** REQUIRED ACTION **
From the entries below, print exactly the span beginning with the line holding "thumb tip: (310, 429)" and ending with the line holding "ring tip: (278, 274)", endpoints included, and skip any pictures.

= = = =

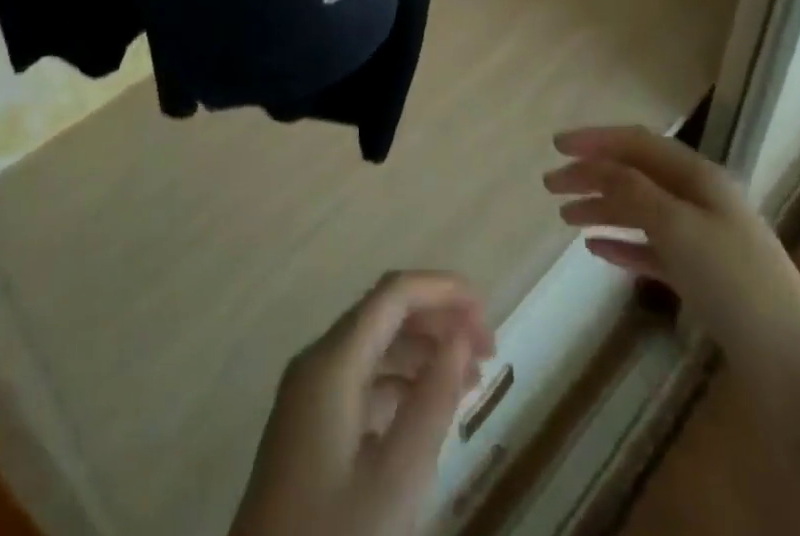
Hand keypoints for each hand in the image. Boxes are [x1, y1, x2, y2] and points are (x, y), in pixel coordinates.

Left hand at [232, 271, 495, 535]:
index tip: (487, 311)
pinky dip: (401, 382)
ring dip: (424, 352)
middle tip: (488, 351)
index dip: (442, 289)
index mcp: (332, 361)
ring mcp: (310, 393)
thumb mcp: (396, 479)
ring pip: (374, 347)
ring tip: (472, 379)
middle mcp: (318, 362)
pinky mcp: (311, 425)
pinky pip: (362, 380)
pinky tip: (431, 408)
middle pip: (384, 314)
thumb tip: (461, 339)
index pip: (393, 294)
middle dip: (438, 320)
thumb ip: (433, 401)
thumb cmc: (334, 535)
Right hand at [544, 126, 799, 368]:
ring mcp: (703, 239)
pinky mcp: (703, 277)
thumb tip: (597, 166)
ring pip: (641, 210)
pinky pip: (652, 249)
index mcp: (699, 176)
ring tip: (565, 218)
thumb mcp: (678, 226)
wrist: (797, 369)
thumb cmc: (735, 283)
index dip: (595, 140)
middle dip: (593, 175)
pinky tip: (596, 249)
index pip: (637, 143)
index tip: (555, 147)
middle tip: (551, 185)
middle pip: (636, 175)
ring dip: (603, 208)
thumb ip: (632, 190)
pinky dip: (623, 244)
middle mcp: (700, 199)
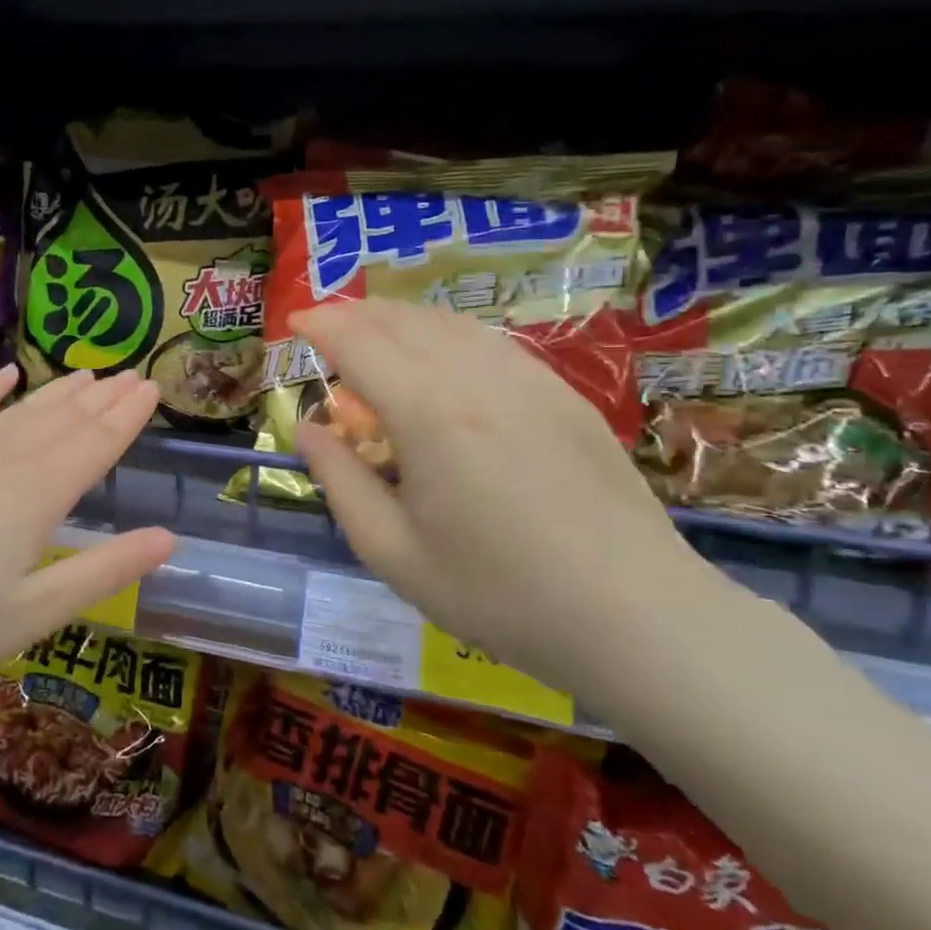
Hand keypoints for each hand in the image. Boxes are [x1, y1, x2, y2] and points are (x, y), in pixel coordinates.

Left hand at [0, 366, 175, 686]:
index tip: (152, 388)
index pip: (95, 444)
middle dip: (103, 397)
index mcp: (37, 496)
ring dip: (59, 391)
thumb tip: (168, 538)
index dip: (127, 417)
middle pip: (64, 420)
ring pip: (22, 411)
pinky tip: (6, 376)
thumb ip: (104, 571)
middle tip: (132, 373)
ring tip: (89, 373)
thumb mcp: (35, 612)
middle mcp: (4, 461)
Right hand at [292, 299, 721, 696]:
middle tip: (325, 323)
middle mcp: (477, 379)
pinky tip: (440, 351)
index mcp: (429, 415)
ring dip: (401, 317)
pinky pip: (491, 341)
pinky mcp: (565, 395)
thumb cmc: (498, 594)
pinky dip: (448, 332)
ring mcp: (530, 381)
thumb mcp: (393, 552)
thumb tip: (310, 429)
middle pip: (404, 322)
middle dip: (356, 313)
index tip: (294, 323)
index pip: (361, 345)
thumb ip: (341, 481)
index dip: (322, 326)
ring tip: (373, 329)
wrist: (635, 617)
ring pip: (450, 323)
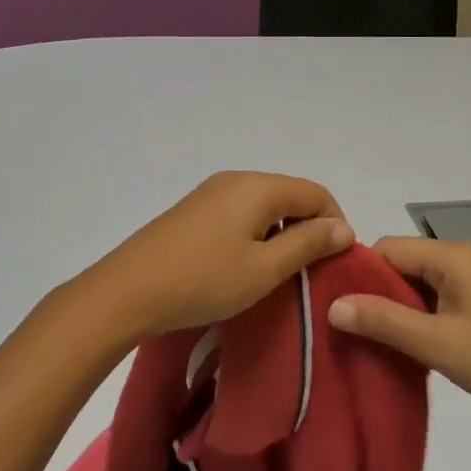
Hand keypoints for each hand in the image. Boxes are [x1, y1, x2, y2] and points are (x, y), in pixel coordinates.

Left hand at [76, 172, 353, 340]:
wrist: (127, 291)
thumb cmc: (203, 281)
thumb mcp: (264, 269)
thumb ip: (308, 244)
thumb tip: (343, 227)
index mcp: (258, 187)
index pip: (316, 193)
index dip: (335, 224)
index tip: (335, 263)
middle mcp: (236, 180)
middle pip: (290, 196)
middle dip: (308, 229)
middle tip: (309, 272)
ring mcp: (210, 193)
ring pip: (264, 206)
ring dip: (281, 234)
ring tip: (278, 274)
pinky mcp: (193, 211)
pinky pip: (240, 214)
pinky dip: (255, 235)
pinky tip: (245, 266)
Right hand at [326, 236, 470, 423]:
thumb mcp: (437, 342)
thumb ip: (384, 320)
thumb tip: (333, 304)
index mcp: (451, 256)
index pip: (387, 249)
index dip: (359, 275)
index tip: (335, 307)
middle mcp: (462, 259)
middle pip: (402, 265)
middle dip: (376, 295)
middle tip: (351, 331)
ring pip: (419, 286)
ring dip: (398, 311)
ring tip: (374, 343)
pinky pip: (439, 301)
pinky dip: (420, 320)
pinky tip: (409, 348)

= = = =

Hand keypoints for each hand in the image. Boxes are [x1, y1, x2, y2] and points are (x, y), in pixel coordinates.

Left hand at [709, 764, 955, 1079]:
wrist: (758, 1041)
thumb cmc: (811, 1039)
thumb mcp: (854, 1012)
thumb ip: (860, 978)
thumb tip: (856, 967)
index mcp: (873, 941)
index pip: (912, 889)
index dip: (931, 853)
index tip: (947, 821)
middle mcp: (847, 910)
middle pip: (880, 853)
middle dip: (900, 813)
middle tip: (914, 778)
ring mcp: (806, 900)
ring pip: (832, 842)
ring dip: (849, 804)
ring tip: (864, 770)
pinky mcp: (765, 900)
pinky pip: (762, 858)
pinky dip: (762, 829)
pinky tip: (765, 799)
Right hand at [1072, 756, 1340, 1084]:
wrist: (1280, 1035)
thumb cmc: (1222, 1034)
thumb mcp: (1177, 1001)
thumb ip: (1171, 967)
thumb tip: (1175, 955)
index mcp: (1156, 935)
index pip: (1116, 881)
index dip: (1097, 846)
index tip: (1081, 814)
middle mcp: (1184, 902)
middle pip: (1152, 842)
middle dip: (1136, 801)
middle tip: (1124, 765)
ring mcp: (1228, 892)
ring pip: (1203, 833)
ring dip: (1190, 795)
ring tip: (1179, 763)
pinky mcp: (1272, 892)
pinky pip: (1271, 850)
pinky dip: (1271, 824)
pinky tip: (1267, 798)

= = = =

** ANSWER FOR THIS EXERCISE **
thumb tip: (310, 429)
middle pip: (404, 322)
middle dip: (356, 313)
index tip: (294, 323)
index pip: (361, 345)
thumb ip: (341, 481)
index dip: (322, 326)
ring tip: (373, 329)
wrist: (635, 617)
ring pip: (450, 323)
Hand keypoints for each hand in the image. Boxes are [x1, y1, x2, y2] and points are (x, y), in pixel coordinates.

Left hand at [76, 172, 353, 340]:
wrist: (127, 291)
thumb cmc: (203, 281)
thumb mcp: (264, 269)
thumb ip: (308, 244)
thumb tip: (343, 227)
index mcp: (258, 187)
index pip: (316, 193)
index dip: (335, 224)
index tip: (335, 263)
middle mcp: (236, 180)
middle pip: (290, 196)
middle dip: (308, 229)
middle tip: (309, 272)
ring mcp: (210, 193)
ring pip: (264, 206)
ring dip: (281, 234)
ring tip: (278, 274)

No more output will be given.